For the 2002 Whitney Biennial Fry created the next, and currently last version of Valence, Genome Valence. [4] Genome Valence uses a revised visual display, with colored ribbons connecting information in more complex paths than the geometrical arcs of the first version. Mapping genetic information seems particularly suited to the program, which was initially developed according to metaphors patterned after organic life.

Research Context:
Fry developed the first version of Valence in 1999, as part of his master’s thesis project at MIT. A student in John Maeda’s Aesthetics + Computation group, Fry produced a thesis titled Organic Information Design, downloadable from his website. [2] In this thesis, he contextualized Valence within a history of visualizing dynamic systems that includes StarLogo and the Game of Life. He explains how the algorithyms Valence uses are modeled after life processes such as metabolism and homeostasis; the system enacts rules based on organic behavior. He images data as “nutrients fed to the system” and inputs as relating according to an organic logic of nodes and branches. [2, pp48,66] Fry developed a second, less known version of the software which he called Anemone. Anemone visualizes website usage as the growth, branching, and development of an organic structure like a tree. Unused areas “wither” while heavily used areas thicken and “blossom.” Unlike Valence, Anemone is a two-dimensional interface. It way seem less impressive, but Fry actually argues that it may be more legible, since when projected on a three-dimensional screen, the depth of a three-dimensional representation is actually more confusing than it is informative. While Valence has received more attention and acclaim, Anemone offers an equally, if not more, compelling achievement of Fry’s goal: to represent complex and dynamic information as visual form.

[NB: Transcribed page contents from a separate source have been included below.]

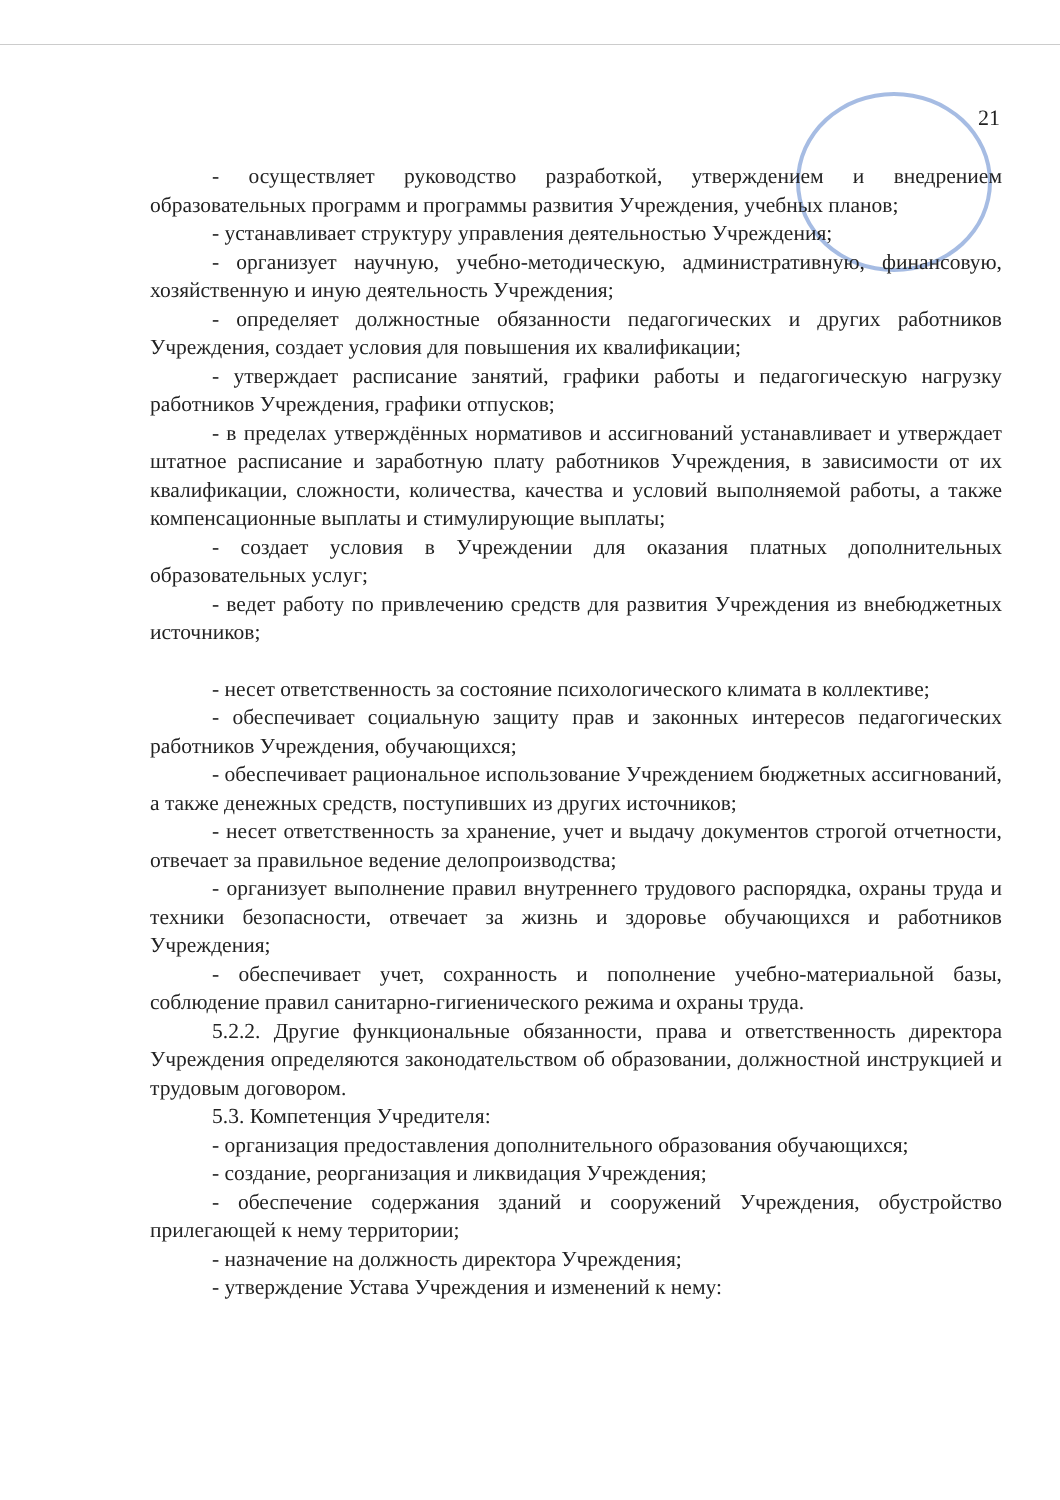21
- осуществляет руководство разработкой, утверждением и внедрением образовательных программ и программы развития Учреждения, учебных планов;
- устанавливает структуру управления деятельностью Учреждения;
- организует научную, учебно-методическую, административную, финансовую, хозяйственную и иную деятельность Учреждения;
- определяет должностные обязанности педагогических и других работников Учреждения, создает условия для повышения их квалификации;
- утверждает расписание занятий, графики работы и педагогическую нагрузку работников Учреждения, графики отпусков;
- в пределах утверждённых нормативов и ассигнований устанавливает и утверждает штатное расписание и заработную плату работников Учреждения, в зависимости от их квалификации, сложности, количества, качества и условий выполняемой работы, а также компенсационные выплаты и стимулирующие выплаты;
- создает условия в Учреждении для оказания платных дополнительных образовательных услуг;
- ведет работу по привлечению средств для развития Учреждения из внебюджетных источников;
- несет ответственность за состояние психологического климата в коллективе;
- обеспечивает социальную защиту прав и законных интересов педагогических работников Учреждения, обучающихся;
- обеспечивает рациональное использование Учреждением бюджетных ассигнований, а также денежных средств, поступивших из других источников;
- несет ответственность за хранение, учет и выдачу документов строгой отчетности, отвечает за правильное ведение делопроизводства;
- организует выполнение правил внутреннего трудового распорядка, охраны труда и техники безопасности, отвечает за жизнь и здоровье обучающихся и работников Учреждения;
- обеспечивает учет, сохранность и пополнение учебно-материальной базы, соблюдение правил санитарно-гигиенического режима и охраны труда.
5.2.2. Другие функциональные обязанности, права и ответственность директора Учреждения определяются законодательством об образовании, должностной инструкцией и трудовым договором.
5.3. Компетенция Учредителя:
- организация предоставления дополнительного образования обучающихся;
- создание, реорганизация и ликвидация Учреждения;
- обеспечение содержания зданий и сооружений Учреждения, обустройство прилегающей к нему территории;
- назначение на должность директора Учреждения;
- утверждение Устава Учреждения и изменений к нему:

Fry does not seem to have plans for creating new reading interfaces in the future. In his thesis, he speculated that the visualizations Valence and Anemone offer would be most promising for research areas such as genomics, economics, audio processing, game theory, and software architectures. [2, p90] It is likely that his contributions will be taken up by others in those fields, and others.

Technical Analysis:
The full version of Valence was created with C++, Perl, and OpenGL. It can be viewed on a computer monitor and interacted with through a standard PC interface, but it is usually installed as a digitally projected image, which users can interact with using a custom input device. An online applet representing the Innocents Abroad version of Valence was created using Processing, an Open Source programming language created by Ben Fry and Casey Raes. [5]

Evaluation of Opportunities/Limitations for the Transliteracies Topic:
Valence is perhaps less interesting for the way it ‘reads’ literature than for its ability to render the spatial and visual relations of data sets in which these kinds of relations are inherently more meaningful. For instance, it is likely that the path a user takes between two pages of a website will yield meaningful information about the website and the ways websites are used; but it seems less likely that the proximity of words on a page will reveal meaningful insights about a novel or the way we read novels. Fry’s work to visually represent complex data emphasizes the limitations of textual approaches to ‘reading’ and reaches toward alternative, more graphical forms that would redefine what reading can be.